The disorder
Clinical features
The story is the diagnosis: dizziness and a drop in hearing that begin at a definable moment — a dive, a heave, a blow — and that flare with pressure and sound.
The cardinal features
Symptoms usually start around a trigger and include hearing loss in one ear, ringing and fullness, and dizziness — often worse with straining, coughing or loud sounds. Tap each feature below.

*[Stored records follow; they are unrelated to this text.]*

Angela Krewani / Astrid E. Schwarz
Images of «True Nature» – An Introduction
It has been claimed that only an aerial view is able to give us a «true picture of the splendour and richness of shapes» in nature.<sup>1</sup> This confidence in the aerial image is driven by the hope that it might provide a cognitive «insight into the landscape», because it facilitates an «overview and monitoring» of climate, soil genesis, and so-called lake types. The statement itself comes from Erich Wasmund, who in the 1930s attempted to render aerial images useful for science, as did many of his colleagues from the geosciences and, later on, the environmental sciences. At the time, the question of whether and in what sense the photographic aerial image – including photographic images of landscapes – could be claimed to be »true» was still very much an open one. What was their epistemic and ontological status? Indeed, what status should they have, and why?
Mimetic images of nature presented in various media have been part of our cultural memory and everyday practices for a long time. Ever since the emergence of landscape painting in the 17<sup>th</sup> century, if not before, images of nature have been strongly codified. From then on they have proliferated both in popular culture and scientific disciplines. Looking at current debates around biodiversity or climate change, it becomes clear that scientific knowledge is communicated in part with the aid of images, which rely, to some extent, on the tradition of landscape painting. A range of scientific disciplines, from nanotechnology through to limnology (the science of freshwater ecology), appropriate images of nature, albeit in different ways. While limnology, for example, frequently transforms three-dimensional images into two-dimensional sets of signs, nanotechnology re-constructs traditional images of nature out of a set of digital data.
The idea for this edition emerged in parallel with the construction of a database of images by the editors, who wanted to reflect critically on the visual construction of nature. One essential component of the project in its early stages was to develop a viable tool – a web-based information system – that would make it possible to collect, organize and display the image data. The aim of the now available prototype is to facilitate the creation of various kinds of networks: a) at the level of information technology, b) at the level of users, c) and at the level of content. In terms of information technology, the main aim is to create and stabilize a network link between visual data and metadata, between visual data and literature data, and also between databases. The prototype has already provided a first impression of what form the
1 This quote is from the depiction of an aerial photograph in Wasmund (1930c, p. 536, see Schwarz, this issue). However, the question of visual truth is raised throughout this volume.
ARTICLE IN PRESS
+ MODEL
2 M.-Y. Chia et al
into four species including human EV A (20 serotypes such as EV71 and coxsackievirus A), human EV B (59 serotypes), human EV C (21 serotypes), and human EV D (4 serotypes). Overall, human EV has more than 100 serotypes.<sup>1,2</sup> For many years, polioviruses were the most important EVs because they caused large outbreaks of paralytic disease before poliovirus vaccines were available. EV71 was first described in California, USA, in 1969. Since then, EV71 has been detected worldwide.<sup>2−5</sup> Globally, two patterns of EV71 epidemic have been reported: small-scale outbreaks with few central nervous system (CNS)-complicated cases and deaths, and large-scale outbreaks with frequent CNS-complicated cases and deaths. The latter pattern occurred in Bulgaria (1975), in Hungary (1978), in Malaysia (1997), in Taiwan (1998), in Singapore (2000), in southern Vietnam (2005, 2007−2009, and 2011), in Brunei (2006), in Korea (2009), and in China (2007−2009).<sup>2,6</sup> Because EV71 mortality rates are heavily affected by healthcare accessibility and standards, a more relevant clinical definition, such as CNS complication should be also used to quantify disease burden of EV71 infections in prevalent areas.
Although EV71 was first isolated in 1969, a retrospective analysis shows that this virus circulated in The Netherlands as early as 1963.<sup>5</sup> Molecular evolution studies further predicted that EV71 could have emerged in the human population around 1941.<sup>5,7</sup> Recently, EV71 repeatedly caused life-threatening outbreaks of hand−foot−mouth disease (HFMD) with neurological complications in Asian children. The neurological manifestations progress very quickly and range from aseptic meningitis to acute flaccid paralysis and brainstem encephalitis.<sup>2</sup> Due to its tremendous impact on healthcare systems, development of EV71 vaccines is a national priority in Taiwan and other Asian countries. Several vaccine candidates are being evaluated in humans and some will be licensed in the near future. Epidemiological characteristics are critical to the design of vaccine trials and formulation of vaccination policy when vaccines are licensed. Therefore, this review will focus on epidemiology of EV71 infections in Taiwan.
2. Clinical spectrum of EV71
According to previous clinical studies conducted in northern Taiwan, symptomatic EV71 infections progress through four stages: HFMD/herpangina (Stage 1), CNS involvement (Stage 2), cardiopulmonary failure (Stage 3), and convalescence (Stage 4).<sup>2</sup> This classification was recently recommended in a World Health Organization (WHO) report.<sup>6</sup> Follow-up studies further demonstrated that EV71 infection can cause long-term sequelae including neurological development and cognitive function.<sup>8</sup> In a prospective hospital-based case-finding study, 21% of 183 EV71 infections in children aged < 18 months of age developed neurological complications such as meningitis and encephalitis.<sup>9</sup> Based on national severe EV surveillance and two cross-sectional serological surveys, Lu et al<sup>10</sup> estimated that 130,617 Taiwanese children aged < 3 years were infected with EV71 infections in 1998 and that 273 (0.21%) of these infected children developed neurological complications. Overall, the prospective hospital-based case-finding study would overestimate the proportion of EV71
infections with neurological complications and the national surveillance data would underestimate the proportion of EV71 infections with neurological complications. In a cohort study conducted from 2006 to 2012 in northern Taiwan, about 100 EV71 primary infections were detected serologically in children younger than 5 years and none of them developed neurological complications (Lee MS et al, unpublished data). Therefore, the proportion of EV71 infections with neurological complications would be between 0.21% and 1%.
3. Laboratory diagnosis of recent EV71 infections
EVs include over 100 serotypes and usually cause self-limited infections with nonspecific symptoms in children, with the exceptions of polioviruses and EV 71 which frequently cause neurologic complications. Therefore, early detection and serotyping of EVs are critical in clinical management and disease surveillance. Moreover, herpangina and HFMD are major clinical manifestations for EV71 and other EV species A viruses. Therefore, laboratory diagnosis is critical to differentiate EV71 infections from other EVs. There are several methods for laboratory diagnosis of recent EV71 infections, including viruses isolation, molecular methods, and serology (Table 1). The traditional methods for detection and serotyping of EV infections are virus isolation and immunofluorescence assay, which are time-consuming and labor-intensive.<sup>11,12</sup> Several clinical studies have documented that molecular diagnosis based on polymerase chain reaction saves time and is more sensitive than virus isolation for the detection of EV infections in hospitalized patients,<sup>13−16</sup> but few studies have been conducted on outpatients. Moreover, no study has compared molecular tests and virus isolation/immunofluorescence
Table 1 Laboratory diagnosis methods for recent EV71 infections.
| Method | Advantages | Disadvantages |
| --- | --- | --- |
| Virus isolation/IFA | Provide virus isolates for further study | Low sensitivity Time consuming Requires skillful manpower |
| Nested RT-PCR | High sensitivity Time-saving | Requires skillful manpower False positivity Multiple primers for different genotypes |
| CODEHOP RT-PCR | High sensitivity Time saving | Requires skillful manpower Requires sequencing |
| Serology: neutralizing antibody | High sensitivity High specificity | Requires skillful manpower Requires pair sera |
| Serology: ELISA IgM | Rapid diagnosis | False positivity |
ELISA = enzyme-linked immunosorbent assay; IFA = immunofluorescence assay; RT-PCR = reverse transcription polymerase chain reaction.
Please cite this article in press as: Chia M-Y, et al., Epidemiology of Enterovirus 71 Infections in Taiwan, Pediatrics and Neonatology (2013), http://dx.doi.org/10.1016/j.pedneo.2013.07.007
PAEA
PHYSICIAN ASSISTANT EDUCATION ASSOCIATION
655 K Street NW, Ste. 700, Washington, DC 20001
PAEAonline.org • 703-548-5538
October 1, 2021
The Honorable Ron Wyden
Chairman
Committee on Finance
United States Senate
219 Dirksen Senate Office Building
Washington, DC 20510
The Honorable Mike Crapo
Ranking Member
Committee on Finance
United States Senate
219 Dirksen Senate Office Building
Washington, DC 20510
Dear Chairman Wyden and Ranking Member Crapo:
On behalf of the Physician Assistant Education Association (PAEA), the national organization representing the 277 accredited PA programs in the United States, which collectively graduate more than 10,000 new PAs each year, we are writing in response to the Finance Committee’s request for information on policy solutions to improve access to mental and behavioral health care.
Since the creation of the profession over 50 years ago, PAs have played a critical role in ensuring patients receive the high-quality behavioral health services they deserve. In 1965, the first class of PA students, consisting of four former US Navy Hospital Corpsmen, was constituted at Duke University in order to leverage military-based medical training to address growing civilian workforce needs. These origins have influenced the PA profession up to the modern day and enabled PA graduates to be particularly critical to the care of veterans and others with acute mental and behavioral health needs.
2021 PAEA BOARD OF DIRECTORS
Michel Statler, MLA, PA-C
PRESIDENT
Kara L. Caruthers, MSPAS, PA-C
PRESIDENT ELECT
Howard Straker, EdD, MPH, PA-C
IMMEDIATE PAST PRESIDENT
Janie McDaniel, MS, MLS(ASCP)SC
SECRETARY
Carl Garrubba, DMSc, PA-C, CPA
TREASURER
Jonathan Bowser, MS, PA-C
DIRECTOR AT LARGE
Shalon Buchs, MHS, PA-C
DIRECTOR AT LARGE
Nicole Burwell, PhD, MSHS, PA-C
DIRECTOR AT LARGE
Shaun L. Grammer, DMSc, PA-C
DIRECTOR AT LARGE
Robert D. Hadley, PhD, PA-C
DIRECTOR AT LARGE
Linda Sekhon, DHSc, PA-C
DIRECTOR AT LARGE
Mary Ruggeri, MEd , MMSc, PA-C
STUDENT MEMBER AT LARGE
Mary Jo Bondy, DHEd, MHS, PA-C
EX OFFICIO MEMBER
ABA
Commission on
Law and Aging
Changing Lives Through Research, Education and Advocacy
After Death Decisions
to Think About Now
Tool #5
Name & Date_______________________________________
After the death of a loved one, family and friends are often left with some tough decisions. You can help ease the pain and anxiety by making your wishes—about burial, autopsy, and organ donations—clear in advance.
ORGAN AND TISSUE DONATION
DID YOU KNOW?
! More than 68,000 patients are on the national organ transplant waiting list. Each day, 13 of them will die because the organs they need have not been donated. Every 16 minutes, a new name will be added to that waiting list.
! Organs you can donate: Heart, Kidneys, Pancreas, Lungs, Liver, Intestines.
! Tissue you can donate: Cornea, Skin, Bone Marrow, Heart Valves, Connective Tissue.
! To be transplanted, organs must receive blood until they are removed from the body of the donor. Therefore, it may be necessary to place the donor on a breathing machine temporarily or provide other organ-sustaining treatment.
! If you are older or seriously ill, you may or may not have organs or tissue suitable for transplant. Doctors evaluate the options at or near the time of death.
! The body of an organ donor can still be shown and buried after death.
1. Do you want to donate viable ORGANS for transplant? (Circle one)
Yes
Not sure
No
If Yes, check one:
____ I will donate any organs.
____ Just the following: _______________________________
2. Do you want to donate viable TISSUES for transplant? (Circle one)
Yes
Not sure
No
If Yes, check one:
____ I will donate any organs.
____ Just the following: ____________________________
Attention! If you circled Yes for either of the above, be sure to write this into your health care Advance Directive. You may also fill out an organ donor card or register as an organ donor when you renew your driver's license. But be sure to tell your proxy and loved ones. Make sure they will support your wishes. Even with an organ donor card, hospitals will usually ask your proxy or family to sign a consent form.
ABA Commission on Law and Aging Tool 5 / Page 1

The cluster is: onset after a precipitant; fluctuating or progressive sensorineural hearing loss with tinnitus and fullness; vertigo and disequilibrium; and pressure/sound sensitivity (a positive fistula test, Hennebert or Tullio).1
The most discriminating element is the temporal link to a trigger, often with a “pop” at the moment of injury. Symptoms are otherwise non-specific and overlap heavily with Ménière’s — which is exactly why the diagnosis is so contested.2
The fistula test
Applying pressure to the ear canal can provoke vertigo and a slow eye deviation — a positive fistula test (Hennebert sign). Try it:
The same pressure/sound sensitivity occurs in superior canal dehiscence, so a positive test is suggestive, not diagnostic. For how the evoked eye movements are seen and classified, see Nystagmus.
Key points
- Onset around a trigger (barotrauma, strain, trauma, surgery) is the most useful clue.
- Fluctuating/progressive SNHL with tinnitus and fullness, plus vertigo and disequilibrium.
- Pressure/sound sensitivity (fistula test, Hennebert, Tullio) — suggestive but not specific.
- Symptoms overlap heavily with Ménière’s disease.